§ Exercise: Copy out every line from the first line of the records down through the line with "Cookie Policy", keeping each one unchanged.

--- START ---

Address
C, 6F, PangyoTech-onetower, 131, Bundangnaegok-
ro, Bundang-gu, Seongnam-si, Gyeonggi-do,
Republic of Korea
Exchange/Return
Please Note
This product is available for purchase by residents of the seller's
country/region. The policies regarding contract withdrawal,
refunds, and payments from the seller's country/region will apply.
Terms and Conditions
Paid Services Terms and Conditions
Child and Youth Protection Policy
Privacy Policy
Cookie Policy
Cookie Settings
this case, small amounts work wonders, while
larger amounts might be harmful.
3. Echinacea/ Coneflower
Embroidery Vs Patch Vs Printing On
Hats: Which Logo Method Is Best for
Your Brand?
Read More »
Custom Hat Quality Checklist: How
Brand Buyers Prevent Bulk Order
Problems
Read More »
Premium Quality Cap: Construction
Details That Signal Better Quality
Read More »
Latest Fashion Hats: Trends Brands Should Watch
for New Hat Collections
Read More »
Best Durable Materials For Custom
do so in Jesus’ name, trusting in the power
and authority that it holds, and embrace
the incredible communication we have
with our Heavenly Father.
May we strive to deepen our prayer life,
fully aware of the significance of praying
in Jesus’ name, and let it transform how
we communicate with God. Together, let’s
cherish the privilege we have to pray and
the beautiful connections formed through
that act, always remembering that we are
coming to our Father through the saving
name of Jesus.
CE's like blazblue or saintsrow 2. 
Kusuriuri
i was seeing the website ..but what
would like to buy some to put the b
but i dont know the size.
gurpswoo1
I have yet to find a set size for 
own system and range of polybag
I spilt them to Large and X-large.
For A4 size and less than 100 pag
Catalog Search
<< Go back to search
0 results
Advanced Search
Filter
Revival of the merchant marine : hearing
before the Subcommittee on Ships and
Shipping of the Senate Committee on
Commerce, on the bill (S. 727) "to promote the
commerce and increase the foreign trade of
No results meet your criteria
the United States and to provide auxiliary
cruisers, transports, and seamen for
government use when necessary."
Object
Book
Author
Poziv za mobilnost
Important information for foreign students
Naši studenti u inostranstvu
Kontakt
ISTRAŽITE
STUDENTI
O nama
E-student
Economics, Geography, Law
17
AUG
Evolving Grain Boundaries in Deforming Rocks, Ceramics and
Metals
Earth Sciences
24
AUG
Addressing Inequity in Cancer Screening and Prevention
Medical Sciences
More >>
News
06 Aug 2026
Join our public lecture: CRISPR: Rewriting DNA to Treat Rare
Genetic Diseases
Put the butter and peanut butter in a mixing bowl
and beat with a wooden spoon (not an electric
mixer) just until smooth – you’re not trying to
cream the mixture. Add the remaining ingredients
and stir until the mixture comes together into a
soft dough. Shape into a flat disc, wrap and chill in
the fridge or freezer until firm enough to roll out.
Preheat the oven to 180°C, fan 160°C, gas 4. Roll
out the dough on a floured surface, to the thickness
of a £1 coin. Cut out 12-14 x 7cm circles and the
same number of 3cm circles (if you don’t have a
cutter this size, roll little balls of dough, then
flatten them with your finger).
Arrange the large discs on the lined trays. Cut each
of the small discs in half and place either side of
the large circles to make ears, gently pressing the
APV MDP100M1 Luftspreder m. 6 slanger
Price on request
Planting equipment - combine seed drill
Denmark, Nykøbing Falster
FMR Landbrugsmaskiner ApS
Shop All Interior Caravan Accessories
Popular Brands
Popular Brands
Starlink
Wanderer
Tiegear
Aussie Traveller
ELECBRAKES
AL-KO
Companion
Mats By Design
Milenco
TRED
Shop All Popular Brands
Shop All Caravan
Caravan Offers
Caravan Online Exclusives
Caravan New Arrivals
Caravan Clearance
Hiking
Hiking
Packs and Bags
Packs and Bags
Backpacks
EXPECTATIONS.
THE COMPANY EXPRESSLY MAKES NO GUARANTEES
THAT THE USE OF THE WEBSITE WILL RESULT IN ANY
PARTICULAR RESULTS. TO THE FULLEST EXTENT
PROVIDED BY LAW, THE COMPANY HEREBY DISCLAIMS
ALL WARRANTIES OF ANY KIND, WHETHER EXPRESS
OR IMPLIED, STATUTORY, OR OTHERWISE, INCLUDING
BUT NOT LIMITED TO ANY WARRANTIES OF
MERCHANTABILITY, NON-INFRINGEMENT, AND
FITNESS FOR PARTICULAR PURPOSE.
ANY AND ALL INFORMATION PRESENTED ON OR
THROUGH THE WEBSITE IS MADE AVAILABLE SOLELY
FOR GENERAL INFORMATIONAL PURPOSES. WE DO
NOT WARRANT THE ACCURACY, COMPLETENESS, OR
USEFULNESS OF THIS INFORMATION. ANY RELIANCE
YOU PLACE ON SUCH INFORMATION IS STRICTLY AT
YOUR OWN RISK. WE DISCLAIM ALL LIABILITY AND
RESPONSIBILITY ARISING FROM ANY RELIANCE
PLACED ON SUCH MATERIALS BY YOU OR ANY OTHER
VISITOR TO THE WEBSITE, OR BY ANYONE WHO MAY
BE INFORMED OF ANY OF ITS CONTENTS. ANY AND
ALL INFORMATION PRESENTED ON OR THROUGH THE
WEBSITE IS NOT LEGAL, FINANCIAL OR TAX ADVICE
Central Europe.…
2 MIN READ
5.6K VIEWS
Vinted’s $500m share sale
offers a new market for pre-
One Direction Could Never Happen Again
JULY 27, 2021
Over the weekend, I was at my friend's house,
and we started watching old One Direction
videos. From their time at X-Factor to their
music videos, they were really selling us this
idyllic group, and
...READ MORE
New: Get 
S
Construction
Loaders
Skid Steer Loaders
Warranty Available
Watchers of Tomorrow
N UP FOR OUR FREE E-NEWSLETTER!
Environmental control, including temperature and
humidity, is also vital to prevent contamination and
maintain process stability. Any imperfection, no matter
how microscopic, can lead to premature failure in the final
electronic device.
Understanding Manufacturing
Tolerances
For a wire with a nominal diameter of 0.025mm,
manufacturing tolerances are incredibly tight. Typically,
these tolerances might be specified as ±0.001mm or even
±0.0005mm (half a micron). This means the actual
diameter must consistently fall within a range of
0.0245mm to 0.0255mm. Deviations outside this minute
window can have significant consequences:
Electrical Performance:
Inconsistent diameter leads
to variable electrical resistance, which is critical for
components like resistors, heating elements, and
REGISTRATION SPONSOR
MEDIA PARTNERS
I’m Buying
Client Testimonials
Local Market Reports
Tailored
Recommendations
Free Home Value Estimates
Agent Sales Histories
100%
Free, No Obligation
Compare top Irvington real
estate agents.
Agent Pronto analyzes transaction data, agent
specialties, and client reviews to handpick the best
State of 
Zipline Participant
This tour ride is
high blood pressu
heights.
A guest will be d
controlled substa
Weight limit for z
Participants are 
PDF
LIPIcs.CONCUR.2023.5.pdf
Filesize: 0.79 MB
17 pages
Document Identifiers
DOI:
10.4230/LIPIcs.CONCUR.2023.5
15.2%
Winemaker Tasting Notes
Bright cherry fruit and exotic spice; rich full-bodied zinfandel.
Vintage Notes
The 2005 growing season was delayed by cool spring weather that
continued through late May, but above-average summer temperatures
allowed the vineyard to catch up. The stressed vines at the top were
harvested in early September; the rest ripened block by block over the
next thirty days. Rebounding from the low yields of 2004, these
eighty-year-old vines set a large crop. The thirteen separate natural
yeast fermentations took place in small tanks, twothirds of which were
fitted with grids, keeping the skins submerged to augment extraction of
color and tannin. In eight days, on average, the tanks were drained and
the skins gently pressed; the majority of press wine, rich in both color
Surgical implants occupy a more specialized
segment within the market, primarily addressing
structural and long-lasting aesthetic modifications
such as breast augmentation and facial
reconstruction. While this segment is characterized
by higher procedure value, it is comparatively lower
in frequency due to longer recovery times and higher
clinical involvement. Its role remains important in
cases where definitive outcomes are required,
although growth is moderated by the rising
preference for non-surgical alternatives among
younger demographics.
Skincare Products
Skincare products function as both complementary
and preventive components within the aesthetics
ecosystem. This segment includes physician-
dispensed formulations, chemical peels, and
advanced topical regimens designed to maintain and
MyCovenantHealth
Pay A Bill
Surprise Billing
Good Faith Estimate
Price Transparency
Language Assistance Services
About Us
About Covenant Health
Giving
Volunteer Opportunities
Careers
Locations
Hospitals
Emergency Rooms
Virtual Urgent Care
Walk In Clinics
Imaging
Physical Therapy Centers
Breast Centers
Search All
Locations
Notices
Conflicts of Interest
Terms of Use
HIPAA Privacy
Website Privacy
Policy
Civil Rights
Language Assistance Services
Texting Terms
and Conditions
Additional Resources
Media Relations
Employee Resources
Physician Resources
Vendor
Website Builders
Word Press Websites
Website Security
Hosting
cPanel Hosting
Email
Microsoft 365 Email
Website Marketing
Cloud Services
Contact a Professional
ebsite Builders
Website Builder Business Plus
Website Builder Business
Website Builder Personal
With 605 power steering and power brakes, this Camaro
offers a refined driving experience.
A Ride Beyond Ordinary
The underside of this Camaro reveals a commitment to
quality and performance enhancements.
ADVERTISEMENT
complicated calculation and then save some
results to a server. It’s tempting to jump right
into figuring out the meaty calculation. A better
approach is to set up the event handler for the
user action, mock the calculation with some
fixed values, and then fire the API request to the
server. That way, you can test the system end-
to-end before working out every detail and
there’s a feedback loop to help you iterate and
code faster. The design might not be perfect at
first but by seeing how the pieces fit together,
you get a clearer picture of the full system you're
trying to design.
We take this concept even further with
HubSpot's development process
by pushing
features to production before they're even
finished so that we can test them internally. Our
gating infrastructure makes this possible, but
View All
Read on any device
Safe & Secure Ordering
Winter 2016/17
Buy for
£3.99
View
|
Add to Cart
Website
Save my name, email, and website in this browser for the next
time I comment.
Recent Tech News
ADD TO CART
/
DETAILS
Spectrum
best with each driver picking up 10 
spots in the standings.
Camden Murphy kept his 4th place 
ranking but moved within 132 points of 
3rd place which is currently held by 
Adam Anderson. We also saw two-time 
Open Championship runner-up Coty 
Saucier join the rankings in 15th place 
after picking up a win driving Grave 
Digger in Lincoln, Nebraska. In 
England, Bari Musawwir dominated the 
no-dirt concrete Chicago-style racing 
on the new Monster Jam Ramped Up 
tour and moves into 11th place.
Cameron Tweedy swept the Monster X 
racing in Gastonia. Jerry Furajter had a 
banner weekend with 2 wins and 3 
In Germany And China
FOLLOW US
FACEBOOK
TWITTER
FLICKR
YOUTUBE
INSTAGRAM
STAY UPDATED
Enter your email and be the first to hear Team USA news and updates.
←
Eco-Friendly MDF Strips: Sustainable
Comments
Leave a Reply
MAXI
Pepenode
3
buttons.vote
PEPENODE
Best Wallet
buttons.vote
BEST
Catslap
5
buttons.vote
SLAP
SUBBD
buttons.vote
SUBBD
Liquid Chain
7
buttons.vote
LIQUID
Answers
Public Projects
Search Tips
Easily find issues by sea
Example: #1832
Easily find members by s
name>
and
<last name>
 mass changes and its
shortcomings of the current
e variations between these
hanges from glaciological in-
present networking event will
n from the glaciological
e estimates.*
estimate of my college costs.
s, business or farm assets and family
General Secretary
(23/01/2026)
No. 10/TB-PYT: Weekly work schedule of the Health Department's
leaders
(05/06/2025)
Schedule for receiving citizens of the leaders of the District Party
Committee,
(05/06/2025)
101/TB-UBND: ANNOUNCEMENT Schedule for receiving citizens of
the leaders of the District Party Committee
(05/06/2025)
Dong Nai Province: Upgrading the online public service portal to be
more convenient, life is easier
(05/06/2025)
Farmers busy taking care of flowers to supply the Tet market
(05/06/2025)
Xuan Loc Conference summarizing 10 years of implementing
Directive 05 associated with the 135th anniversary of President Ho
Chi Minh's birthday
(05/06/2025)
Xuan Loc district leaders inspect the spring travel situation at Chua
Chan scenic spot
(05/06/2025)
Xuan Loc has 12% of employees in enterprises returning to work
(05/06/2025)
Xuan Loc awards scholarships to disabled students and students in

--- END ---

§ The answer:
Address
C, 6F, PangyoTech-onetower, 131, Bundangnaegok-
ro, Bundang-gu, Seongnam-si, Gyeonggi-do,
Republic of Korea
Exchange/Return
Please Note
This product is available for purchase by residents of the seller's
country/region. The policies regarding contract withdrawal,
refunds, and payments from the seller's country/region will apply.
Terms and Conditions
Paid Services Terms and Conditions
Child and Youth Protection Policy
Privacy Policy
Cookie Policy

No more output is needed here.